Later in the afternoon, I mentioned that I was cold and needed a sweatshirt. The laundry people saw to it that I had one by the time clean clothes were passed out that evening.

Things were looking up. But one obstacle in the course still remained. My roommate was a hard-ass.

I have noticed that roommates who are new to each other here waste little time feeling each other out. When the afternoon rec. period was over and we returned to our cells for lock-up, I met Burt. Medium height, stocky and surly, he lay on the bottom bunk and barely returned my greeting when I introduced myself. Before the hour was over, he had asked me what my sentence was, which I told him and what I was in for. I told him I didn’t want to talk about it. He got out of his bunk and stood by the door.

“Why not?” he asked.

“Because it’s nobody else’s business!”

He frowned. “I guess that’s right,” he said. “But when a person doesn’t want to talk about it, it makes me think he’s probably a skinner.”

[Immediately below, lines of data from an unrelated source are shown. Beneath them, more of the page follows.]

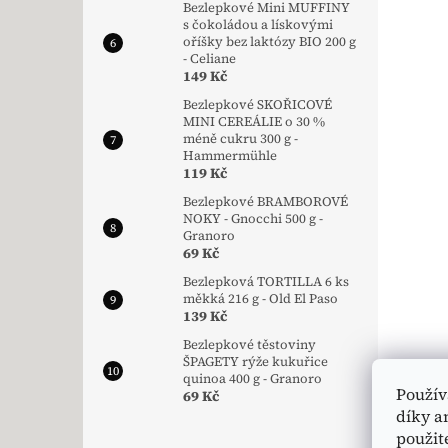
Bezlepkové Mini MUFFINY
s čokoládou a lískovými
oříšky bez laktózy BIO 200 g
- Celiane
149 Kč
Bezlepkové SKOŘICOVÉ
MINI CEREÁLIE o 30 %
méně cukru 300 g -
Hammermühle
119 Kč
Bezlepkové BRAMBOROVÉ
NOKY - Gnocchi 500 g -
Granoro
69 Kč
Bezlepková TORTILLA 6 ks
měkká 216 g - Old El Paso
139 Kč
Bezlepkové těstoviny
ŠPAGETY rýže kukuřice
quinoa 400 g - Granoro
Použív
69 Kč
díky a
použit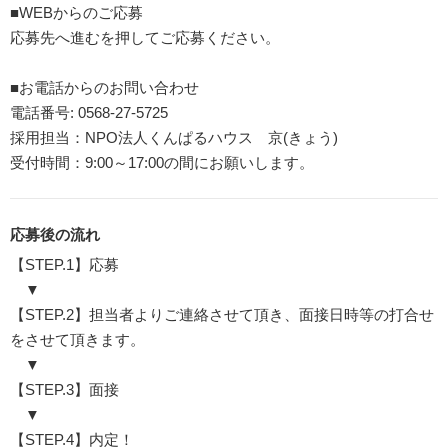
■WEBからのご応募
応募先へ進むを押してご応募ください。
■お電話からのお問い合わせ
電話番号: 0568-27-5725
採用担当：NPO法人くんぱるハウス 京(きょう)
受付時間：9:00～17:00の間にお願いします。
応募後の流れ
【STEP.1】応募
▼
【STEP.2】担当者よりご連絡させて頂き、面接日時等の打合せ
をさせて頂きます。
▼
【STEP.3】面接
▼
【STEP.4】内定！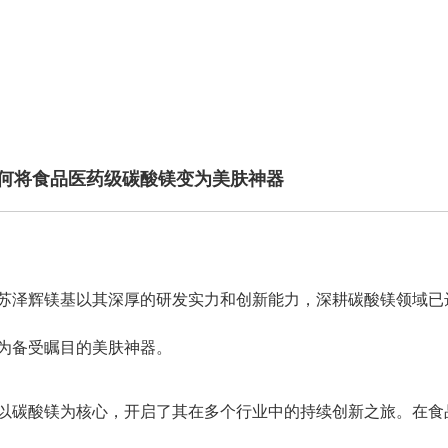
如何将食品医药级碳酸镁变为美肤神器
苏泽辉镁基以其深厚的研发实力和创新能力，深耕碳酸镁领域已
为备受瞩目的美肤神器。
以碳酸镁为核心，开启了其在多个行业中的持续创新之旅。在食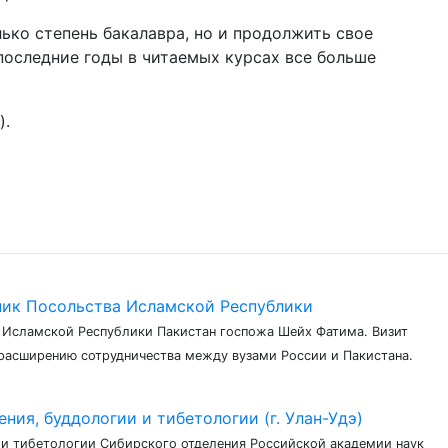
ько степень бакалавра, но и продолжить свое
последние годы в читаемых курсах все больше
).
тник Посольства Исламской Республики
 Исламской Республики Пакистан госпожа Шейх Фатима. Визит
расширению сотрудничества между вузами России и Пакистана.
ия, буддологии и тибетологии (г. Улан-Удэ)
ии и тибетологии Сибирского отделения Российской академии наук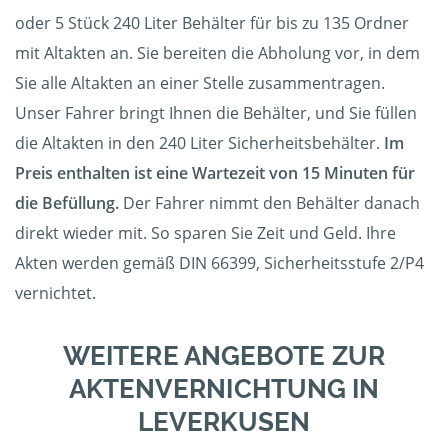
oder 5 Stück 240 Liter Behälter für bis zu 135 Ordner
mit Altakten an. Sie bereiten die Abholung vor, in dem
Sie alle Altakten an einer Stelle zusammentragen.
Unser Fahrer bringt Ihnen die Behälter, und Sie füllen
die Altakten in den 240 Liter Sicherheitsbehälter.
Im
Preis enthalten ist eine Wartezeit von 15 Minuten für
die Befüllung.
Der Fahrer nimmt den Behälter danach
direkt wieder mit. So sparen Sie Zeit und Geld. Ihre
Akten werden gemäß DIN 66399, Sicherheitsstufe 2/P4
vernichtet.
WEITERE ANGEBOTE ZUR
AKTENVERNICHTUNG IN
LEVERKUSEN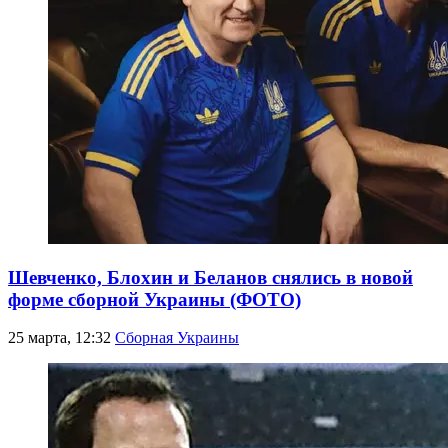
Шевченко, Блохин и Беланов снялись в новой
форме сборной Украины (ФОТО)
25 марта, 12:32
Сборная Украины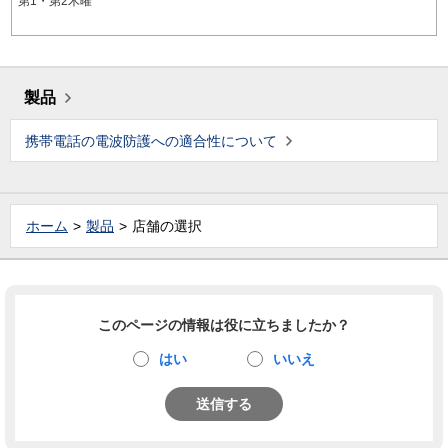
第1・第2木曜
製品
携帯電話の電波防護への適合性について
ホーム
製品
店舗の選択
このページの情報は役に立ちましたか？
はい
いいえ
送信する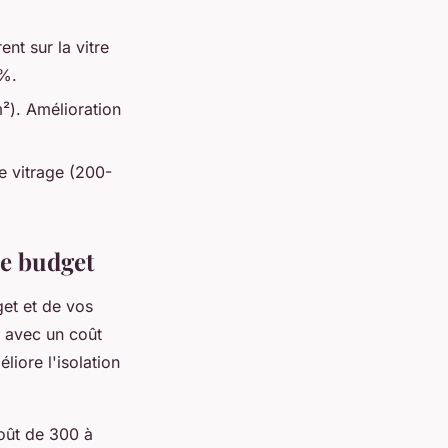
ent sur la vitre
0%.
²). Amélioration
e vitrage (200-
re budget
get et de vos
avec un coût
iore l'isolation
oût de 300 à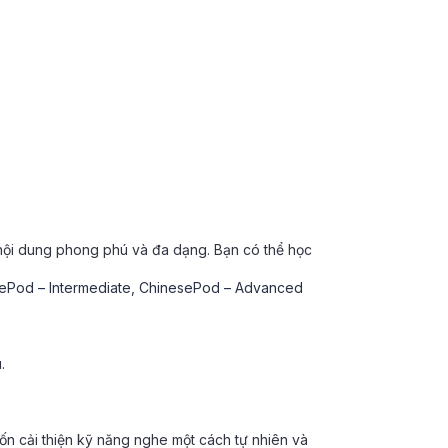
 nội dung phong phú và đa dạng. Bạn có thể học
Pod – Intermediate
,
ChinesePod – Advanced
.
n cải thiện kỹ năng nghe một cách tự nhiên và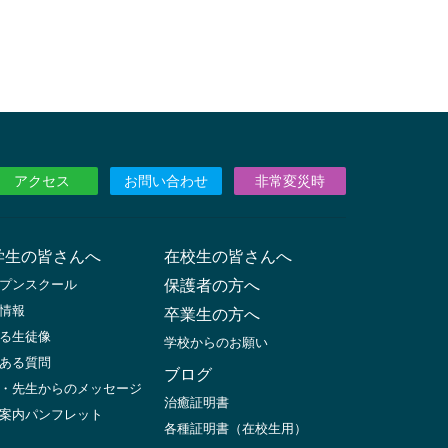
アクセス
お問い合わせ
非常変災時
学生の皆さんへ
在校生の皆さんへ
プンスクール
保護者の方へ
情報
卒業生の方へ
る生徒像
学校からのお願い
ある質問
ブログ
・先生からのメッセージ
治癒証明書
案内パンフレット
各種証明書（在校生用）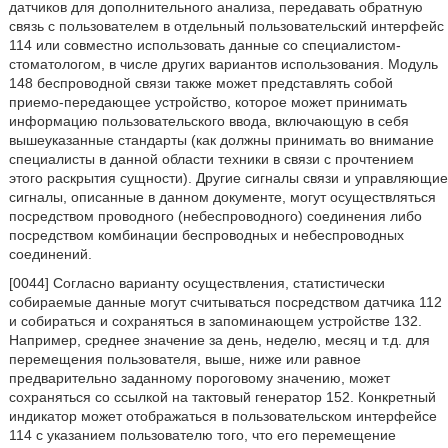
датчиков для дополнительного анализа, передавать обратную
связь с пользователем в отдельный пользовательский интерфейс
114 или совместно использовать данные со специалистом-
стоматологом, в числе других вариантов использования. Модуль
148 беспроводной связи также может представлять собой
приемо-передающее устройство, которое может принимать
информацию пользовательского ввода, включающую в себя
вышеуказанные стандарты (как должны принимать во внимание
специалисты в данной области техники в связи с прочтением
этого раскрытия сущности). Другие сигналы связи и управляющие
сигналы, описанные в данном документе, могут осуществляться
посредством проводного (небеспроводного) соединения либо
посредством комбинации беспроводных и небеспроводных
соединений.
[0044] Согласно варианту осуществления, статистически
собираемые данные могут считываться посредством датчика 112
и собираться и сохраняться в запоминающем устройстве 132.
Например, среднее значение за день, неделю, месяц и т.д. для
перемещения пользователя, выше, ниже или равное
предварительно заданному пороговому значению, может
сохраняться со ссылкой на тактовый генератор 152. Конкретный
индикатор может отображаться в пользовательском интерфейсе
114 с указанием пользователю того, что его перемещение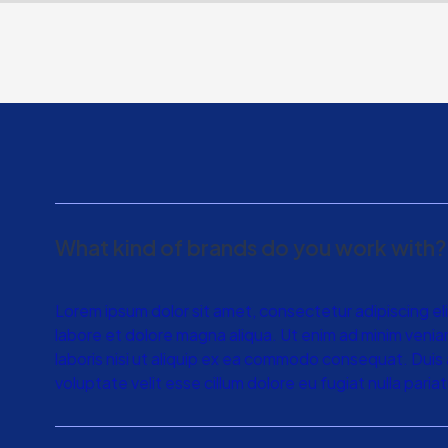
What kind of brands do you work with?
Lorem ipsum dolor sit amet, consectetur adipiscing el
labore et dolore magna aliqua. Ut enim ad minim venia
laboris nisi ut aliquip ex ea commodo consequat. Duis a
voluptate velit esse cillum dolore eu fugiat nulla pariat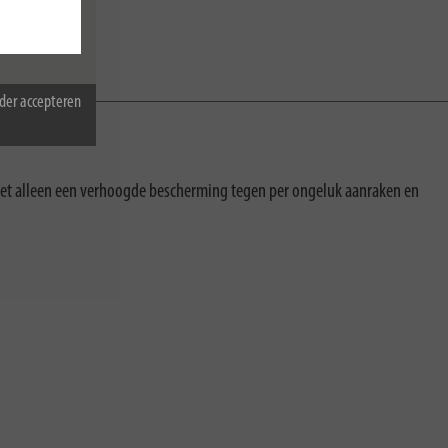
der accepteren
et alleen een verhoogde bescherming tegen per ongeluk aanraken en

I shrugged. “You can think what you want,” I said. “But I just don’t want to talk about it.”

We discussed this at some length. Or to be more accurate, he told me at some length that if I wanted to survive here I needed to make up a story. This was not, of course, a new idea to me.

As supper approached, I said, “I don’t think you like me very much, but if we have to be roommates, we might as well try to get along.”

“That depends,” he said, “on why you are here.”